Mapping feature ids to filename patterns makes sense if you are trying to work out "which files are part of this feature". You find the id you care about and then evaluate the given rules against all the files in the directory. That is indeed a common use case for this data, but critically it's a use case that's basically always automated.

On the other hand if you have one file and want to know what features it will correspond to you have to evaluate the full set of rules. That's a use case you have when adding a file when you want to know if it will be correctly labelled, or if a rule update is required. Typically that use case isn't automated.

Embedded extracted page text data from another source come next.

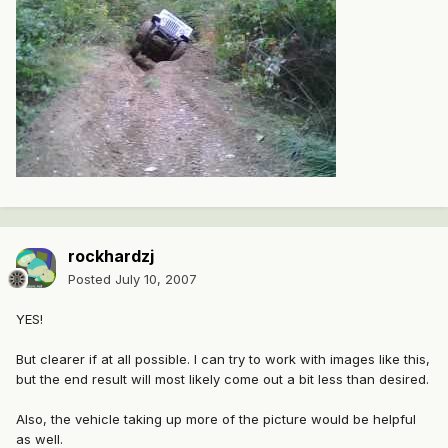
rockhardzj
Posted
July 10, 2007
YES!
But clearer if at all possible. I can try to work with images like this,
but the end result will most likely come out a bit less than desired.
Also, the vehicle taking up more of the picture would be helpful
as well.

So if we want to optimise for the latter, we should look to make it as easy as possible to figure out what features correspond to a given file. In that case having the rules be a list of patterns that could apply and stopping on the first that does apply seems likely to be much easier to work with e.g.

*-grid-*: [css-grid, css-multicol]
*-flex-*: [css-flexbox, css-multicol]
*: css-multicol

There is arguably a bug there that a file which has both -grid- and -flex in it would only be labelled as css-grid and css-multicol. In theory that seems bad. In practice it seems likely to be fine to fix it by adding another rule like:

*-grid-flex-*: [css-grid, css-flexbox, css-multicol]

and just assuming that people can follow a naming convention rather than requiring a perfectly general syntax. In particular, I think that once you start making things additive you end up back at the starting point for this RFC which is "we need to invent an exclusion mechanism so that some rules don't apply in some cases" and then you're back at it being really hard for a human to correctly deduce the impact of the rules.